GLENVILLE – As part of the ongoing Little Kanawha Reading Series, Glenville State College (GSC) will host the first reading of the fall 2021 semester. This event will feature both Rachael Peckham and Joel Peckham.

The pair will give a literary reading on Thursday, September 23 at 6:00 p.m. at Glenville State College’s Robert F. Kidd Library.

The event is free and open to the public, but strict social-distancing guidelines will be followed, and seating will be limited. The event may also be viewed via live stream on GSC’s YouTube channel on September 23.

Rachael Peckham holds a Ph.D. in creative writing from Ohio University and teaches at Marshall University, where she is the 2017 John Deaver Drinko Fellow and a professor of English. Her prose poems and lyric nonfiction have won prizes and appeared in numerous publications, including the Indiana Review, Hotel Amerika, Southeast Review, South Loop Review, Tupelo Quarterly, and elsewhere.

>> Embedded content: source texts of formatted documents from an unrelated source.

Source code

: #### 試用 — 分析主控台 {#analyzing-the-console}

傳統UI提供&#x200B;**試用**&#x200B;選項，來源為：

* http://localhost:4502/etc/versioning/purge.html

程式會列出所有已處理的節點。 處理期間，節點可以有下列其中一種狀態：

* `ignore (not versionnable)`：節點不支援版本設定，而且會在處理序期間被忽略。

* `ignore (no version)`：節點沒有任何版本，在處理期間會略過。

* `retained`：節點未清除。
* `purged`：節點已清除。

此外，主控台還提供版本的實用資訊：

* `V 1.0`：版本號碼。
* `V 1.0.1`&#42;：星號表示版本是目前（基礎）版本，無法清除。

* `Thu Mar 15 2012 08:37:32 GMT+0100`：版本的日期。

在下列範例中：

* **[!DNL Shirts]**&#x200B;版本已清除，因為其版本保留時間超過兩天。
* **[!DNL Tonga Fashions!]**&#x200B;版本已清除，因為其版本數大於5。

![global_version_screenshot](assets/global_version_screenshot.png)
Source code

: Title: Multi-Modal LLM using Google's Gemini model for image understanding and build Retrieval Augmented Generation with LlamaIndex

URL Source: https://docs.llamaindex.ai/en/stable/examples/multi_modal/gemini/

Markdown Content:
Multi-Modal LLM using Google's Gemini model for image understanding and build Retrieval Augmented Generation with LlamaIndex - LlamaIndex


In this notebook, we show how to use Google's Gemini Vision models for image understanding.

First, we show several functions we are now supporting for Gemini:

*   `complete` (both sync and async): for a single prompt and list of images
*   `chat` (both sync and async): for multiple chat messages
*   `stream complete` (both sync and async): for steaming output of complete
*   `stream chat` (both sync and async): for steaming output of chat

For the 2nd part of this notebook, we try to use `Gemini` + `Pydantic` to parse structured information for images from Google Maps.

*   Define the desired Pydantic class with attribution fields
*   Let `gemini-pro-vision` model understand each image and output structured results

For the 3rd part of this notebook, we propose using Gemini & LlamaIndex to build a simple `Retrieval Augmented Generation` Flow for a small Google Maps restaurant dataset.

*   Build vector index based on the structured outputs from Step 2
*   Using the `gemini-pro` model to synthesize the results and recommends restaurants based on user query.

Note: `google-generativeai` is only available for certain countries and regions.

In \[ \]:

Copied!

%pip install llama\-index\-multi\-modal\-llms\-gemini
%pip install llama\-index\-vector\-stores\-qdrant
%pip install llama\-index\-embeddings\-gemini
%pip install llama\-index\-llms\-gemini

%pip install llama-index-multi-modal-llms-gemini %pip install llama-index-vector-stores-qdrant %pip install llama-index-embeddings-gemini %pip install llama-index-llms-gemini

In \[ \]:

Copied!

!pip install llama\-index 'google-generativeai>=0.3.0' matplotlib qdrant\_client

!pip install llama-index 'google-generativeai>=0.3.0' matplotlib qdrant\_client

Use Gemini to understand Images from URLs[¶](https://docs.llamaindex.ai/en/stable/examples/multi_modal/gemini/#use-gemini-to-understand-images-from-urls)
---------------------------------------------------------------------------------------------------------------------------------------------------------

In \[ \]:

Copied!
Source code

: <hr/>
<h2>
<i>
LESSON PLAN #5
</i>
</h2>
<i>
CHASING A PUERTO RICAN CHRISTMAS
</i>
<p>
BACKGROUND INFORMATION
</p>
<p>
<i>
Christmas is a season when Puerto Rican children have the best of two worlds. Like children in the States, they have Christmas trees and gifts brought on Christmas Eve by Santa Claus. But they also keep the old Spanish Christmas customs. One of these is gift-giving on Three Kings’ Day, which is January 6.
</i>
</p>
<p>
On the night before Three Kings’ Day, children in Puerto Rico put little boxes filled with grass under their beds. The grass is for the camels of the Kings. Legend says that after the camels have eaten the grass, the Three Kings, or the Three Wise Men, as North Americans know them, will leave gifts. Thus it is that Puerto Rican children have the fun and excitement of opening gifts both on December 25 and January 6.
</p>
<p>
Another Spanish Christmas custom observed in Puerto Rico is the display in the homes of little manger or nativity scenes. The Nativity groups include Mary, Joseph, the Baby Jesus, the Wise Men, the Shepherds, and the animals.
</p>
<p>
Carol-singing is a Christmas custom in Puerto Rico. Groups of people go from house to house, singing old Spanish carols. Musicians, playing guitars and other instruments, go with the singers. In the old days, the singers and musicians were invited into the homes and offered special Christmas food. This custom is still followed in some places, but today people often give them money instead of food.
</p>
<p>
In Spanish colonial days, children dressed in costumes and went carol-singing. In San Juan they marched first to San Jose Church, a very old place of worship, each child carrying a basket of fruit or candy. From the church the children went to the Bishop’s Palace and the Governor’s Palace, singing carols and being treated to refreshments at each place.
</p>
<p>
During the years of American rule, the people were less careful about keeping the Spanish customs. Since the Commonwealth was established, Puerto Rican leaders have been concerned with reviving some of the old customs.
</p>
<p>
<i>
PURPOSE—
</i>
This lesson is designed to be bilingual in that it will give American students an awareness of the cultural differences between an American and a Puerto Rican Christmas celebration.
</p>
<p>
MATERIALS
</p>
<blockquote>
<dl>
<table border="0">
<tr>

Joel Peckham is an associate professor of American Literature at Marshall University and the author of seven collections of poetry, including Bone Music (SFAU 2021) and God’s Bicycle. His memoir, Resisting Elegy appeared from Chicago Review Press in 2012 and another collection of essays, Body Memory, appeared from New Rivers Press in 2016. With Robert Vivian, he is co-editor of the forthcoming anthology, Wild Gods: The Ecstatic in Contemporary Poetry and Lyric Prose. His poem, “Astrocartography” recently won the Oran Robert Perry Burke Award from the Southern Review. His latest book, Bone Music, explores the loss of his son and first wife from a car accident in 2004. In doing so, it explores how trauma can be a unifying and universally connective and redemptive force.

The Little Kanawha Reading Series is a collaboration between the GSC Department of Language and Literature, the Robert F. Kidd Library, and the Gilmer Public Library. Its purpose is to provide a showcase for a diversity of literary forms and voices in order to acknowledge and enrich the cultural heritage of Appalachia and the communities around the Little Kanawha River.